What is being asked: Each record is to be repeated exactly as it stands below.

Records supplied:
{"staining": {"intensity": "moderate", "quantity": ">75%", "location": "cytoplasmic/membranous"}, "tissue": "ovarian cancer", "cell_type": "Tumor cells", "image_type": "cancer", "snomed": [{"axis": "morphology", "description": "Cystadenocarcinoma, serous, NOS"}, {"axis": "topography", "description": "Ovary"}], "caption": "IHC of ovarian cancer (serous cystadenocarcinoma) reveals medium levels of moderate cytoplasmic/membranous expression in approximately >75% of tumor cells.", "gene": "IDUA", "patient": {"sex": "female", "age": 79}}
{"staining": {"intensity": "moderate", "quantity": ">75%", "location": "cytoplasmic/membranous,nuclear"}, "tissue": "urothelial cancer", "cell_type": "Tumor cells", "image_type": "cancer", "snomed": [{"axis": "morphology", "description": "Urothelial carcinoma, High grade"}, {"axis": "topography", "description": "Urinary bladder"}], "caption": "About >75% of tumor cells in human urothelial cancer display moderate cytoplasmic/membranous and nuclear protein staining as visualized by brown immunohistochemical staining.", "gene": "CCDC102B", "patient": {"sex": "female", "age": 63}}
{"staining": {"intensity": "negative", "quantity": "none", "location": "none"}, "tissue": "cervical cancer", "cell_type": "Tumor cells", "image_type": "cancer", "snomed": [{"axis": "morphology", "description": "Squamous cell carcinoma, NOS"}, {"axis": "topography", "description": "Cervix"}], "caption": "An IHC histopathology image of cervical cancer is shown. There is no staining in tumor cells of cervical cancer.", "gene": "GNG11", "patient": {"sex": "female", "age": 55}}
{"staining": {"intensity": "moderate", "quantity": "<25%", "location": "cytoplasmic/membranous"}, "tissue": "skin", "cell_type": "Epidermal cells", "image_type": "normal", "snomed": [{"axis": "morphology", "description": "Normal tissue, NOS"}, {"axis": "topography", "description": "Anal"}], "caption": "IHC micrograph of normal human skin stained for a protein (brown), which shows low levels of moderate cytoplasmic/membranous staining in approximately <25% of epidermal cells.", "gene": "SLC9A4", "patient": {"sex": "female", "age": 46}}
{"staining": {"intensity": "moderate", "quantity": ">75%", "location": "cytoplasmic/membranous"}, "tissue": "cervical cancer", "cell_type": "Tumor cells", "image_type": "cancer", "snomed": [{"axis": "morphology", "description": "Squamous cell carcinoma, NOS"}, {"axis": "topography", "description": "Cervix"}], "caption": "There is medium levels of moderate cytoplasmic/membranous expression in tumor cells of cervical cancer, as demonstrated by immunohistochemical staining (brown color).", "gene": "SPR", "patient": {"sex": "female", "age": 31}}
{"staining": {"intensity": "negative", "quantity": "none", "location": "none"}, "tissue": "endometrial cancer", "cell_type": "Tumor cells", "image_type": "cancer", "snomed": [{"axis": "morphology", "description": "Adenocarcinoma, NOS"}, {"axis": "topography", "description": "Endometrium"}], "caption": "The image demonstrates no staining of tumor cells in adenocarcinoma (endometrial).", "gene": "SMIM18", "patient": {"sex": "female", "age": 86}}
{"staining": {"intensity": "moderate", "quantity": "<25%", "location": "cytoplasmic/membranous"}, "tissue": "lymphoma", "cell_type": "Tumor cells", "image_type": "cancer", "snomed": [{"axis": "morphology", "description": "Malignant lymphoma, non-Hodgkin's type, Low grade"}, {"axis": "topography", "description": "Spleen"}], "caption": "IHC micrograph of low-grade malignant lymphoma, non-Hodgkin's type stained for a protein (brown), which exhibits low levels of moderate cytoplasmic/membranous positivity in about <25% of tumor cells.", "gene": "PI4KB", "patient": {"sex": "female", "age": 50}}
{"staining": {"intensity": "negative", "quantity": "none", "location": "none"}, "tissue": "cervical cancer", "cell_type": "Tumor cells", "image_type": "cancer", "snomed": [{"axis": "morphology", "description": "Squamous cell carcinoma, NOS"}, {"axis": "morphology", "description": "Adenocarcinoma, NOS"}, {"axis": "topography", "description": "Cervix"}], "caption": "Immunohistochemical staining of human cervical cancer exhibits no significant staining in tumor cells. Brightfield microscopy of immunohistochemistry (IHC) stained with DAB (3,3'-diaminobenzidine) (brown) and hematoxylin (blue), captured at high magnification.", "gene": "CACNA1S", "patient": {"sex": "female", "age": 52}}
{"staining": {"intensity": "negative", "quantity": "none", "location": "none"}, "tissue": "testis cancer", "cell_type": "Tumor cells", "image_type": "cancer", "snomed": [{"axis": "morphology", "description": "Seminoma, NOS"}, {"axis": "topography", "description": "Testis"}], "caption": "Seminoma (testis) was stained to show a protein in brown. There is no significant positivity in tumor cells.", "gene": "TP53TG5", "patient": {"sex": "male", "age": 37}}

Result below:
{"staining": {"intensity": "moderate", "quantity": ">75%", "location": "cytoplasmic/membranous"}, "tissue": "ovarian cancer", "cell_type": "Tumor cells", "image_type": "cancer", "snomed": [{"axis": "morphology", "description": "Cystadenocarcinoma, serous, NOS"}, {"axis": "topography", "description": "Ovary"}], "caption": "IHC of ovarian cancer (serous cystadenocarcinoma) reveals medium levels of moderate cytoplasmic/membranous expression in approximately >75% of tumor cells.", "gene": "IDUA", "patient": {"sex": "female", "age": 79}}
{"staining": {"intensity": "moderate", "quantity": ">75%", "location": "cytoplasmic/membranous,nuclear"}, "tissue": "urothelial cancer", "cell_type": "Tumor cells", "image_type": "cancer", "snomed": [{"axis": "morphology", "description": "Urothelial carcinoma, High grade"}, {"axis": "topography", "description": "Urinary bladder"}], "caption": "About >75% of tumor cells in human urothelial cancer display moderate cytoplasmic/membranous and nuclear protein staining as visualized by brown immunohistochemical staining.", "gene": "CCDC102B", "patient": {"sex": "female", "age": 63}}
{"staining": {"intensity": "negative", "quantity": "none", "location": "none"}, "tissue": "cervical cancer", "cell_type": "Tumor cells", "image_type": "cancer", "snomed": [{"axis": "morphology", "description": "Squamous cell carcinoma, NOS"}, {"axis": "topography", "description": "Cervix"}], "caption": "An IHC histopathology image of cervical cancer is shown. There is no staining in tumor cells of cervical cancer.", "gene": "GNG11", "patient": {"sex": "female", "age": 55}}
{"staining": {"intensity": "moderate", "quantity": "<25%", "location": "cytoplasmic/membranous"}, "tissue": "skin", "cell_type": "Epidermal cells", "image_type": "normal", "snomed": [{"axis": "morphology", "description": "Normal tissue, NOS"}, {"axis": "topography", "description": "Anal"}], "caption": "IHC micrograph of normal human skin stained for a protein (brown), which shows low levels of moderate cytoplasmic/membranous staining in approximately <25% of epidermal cells.", "gene": "SLC9A4", "patient": {"sex": "female", "age": 46}}
{"staining": {"intensity": "moderate", "quantity": ">75%", "location": "cytoplasmic/membranous"}, "tissue": "cervical cancer", "cell_type": "Tumor cells", "image_type": "cancer", "snomed": [{"axis": "morphology", "description": "Squamous cell carcinoma, NOS"}, {"axis": "topography", "description": "Cervix"}], "caption": "There is medium levels of moderate cytoplasmic/membranous expression in tumor cells of cervical cancer, as demonstrated by immunohistochemical staining (brown color).", "gene": "SPR", "patient": {"sex": "female", "age": 31}}
{"staining": {"intensity": "negative", "quantity": "none", "location": "none"}, "tissue": "endometrial cancer", "cell_type": "Tumor cells", "image_type": "cancer", "snomed": [{"axis": "morphology", "description": "Adenocarcinoma, NOS"}, {"axis": "topography", "description": "Endometrium"}], "caption": "The image demonstrates no staining of tumor cells in adenocarcinoma (endometrial).", "gene": "SMIM18", "patient": {"sex": "female", "age": 86}}
{"staining": {"intensity": "moderate", "quantity": "<25%", "location": "cytoplasmic/membranous"}, "tissue": "lymphoma", "cell_type": "Tumor cells", "image_type": "cancer", "snomed": [{"axis": "morphology", "description": "Malignant lymphoma, non-Hodgkin's type, Low grade"}, {"axis": "topography", "description": "Spleen"}], "caption": "IHC micrograph of low-grade malignant lymphoma, non-Hodgkin's type stained for a protein (brown), which exhibits low levels of moderate cytoplasmic/membranous positivity in about <25% of tumor cells.", "gene": "PI4KB", "patient": {"sex": "female", "age": 50}}
{"staining": {"intensity": "negative", "quantity": "none", "location": "none"}, "tissue": "cervical cancer", "cell_type": "Tumor cells", "image_type": "cancer", "snomed": [{"axis": "morphology", "description": "Squamous cell carcinoma, NOS"}, {"axis": "morphology", "description": "Adenocarcinoma, NOS"}, {"axis": "topography", "description": "Cervix"}], "caption": "Immunohistochemical staining of human cervical cancer exhibits no significant staining in tumor cells. Brightfield microscopy of immunohistochemistry (IHC) stained with DAB (3,3'-diaminobenzidine) (brown) and hematoxylin (blue), captured at high magnification.", "gene": "CACNA1S", "patient": {"sex": "female", "age": 52}}
{"staining": {"intensity": "negative", "quantity": "none", "location": "none"}, "tissue": "testis cancer", "cell_type": "Tumor cells", "image_type": "cancer", "snomed": [{"axis": "morphology", "description": "Seminoma, NOS"}, {"axis": "topography", "description": "Testis"}], "caption": "Seminoma (testis) was stained to show a protein in brown. There is no significant positivity in tumor cells.", "gene": "TP53TG5", "patient": {"sex": "male", "age": 37}}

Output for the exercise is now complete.